March Issue of The Volta Features Speculative Poetry & More

Originally Published: March 04, 2013

We've already pointed you towards an essay on The Volta that responds to  Seth Oelbaum’s piece on AWP at HTMLGiant. But there's also all sorts of non-AWP related work in the new March issue of The Volta worth checking out: A bazilllion new interviews, poems, essays and more. We're especially excited about Sueyeun Juliette Lee's essay on Speculative Poetry. Here's a taste:

In the fall of 2006 I started writing a poem about a shark. I felt like a shark, then. During that time, I was and had been thinking deeply about racial logics in the United States. Thinking about and considering such things and feeling them so deeply in my body and the way I am read, how my history is read, how these logics penetrated my family’s history, whole generations’ of being, not just ours—these thoughts animalized my consciousness, made me develop a preternatural sensibility that enfolded my body like a difference.
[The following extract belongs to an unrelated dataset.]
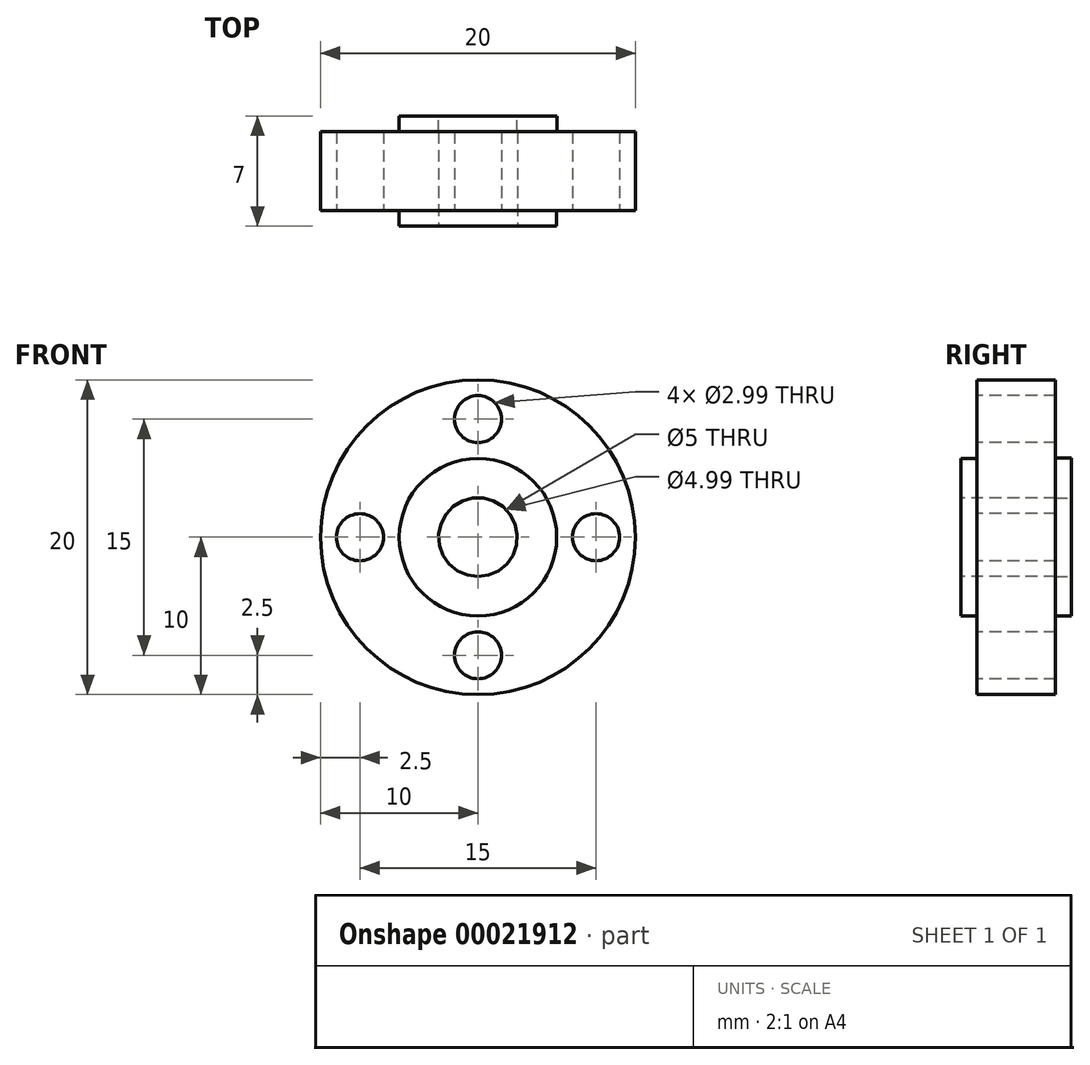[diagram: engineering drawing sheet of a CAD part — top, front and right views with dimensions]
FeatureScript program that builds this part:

Partly sexual but bigger, somewhat traumatic, carnivorous. This sensibility detected, sniffed out the faintest whiff of these logics, wanted to be careless of them though it was at its center. A negative navel. It was hungry.

And while I was thinking about racial logics—about their illogic, about how ravenous they are—I was also thinking about futures. About how Asian-ness is and has been a screen, a projection for anxieties of what could be. From Ming the Merciless to the sexy Korean Cylon that was running about on the Sci-Fi channel back then, these fantasies have a long history and have endured. Philip K. Dick’s “heroes” frequently consult the Tao Te Ching. The crew members of the Firefly spoke a pidgin Mandarin. Not to mention the melange of Asiana populating Ridley Scott's Bladerunner and William Gibson's imagination...I could go on and on. The visual rhetoric for the architectural design of “the future” quotes heavily from Asian cultural forms. These Asian-ized futures are simultaneously utopian and apocalyptic. They represent the cooptation by western whiteness of a different, “Far Eastern” whiteness. They demonstrate the monstrosity or perfection of this Great White Hegemony, cast to its very most imagined end. EurAsia actualized, technologized, pluralized. Hybrid, hysterical, and abundant.

There's too much in this issue to highlight it all, but we've also been enjoying a chapbook by Leonard Schwartz and Michael Hardt and new poems by Judith Goldman. If you need a break from thinking about AWP, preparing for AWP or reading about AWP--or even if you don't--we recommend heading over to The Volta.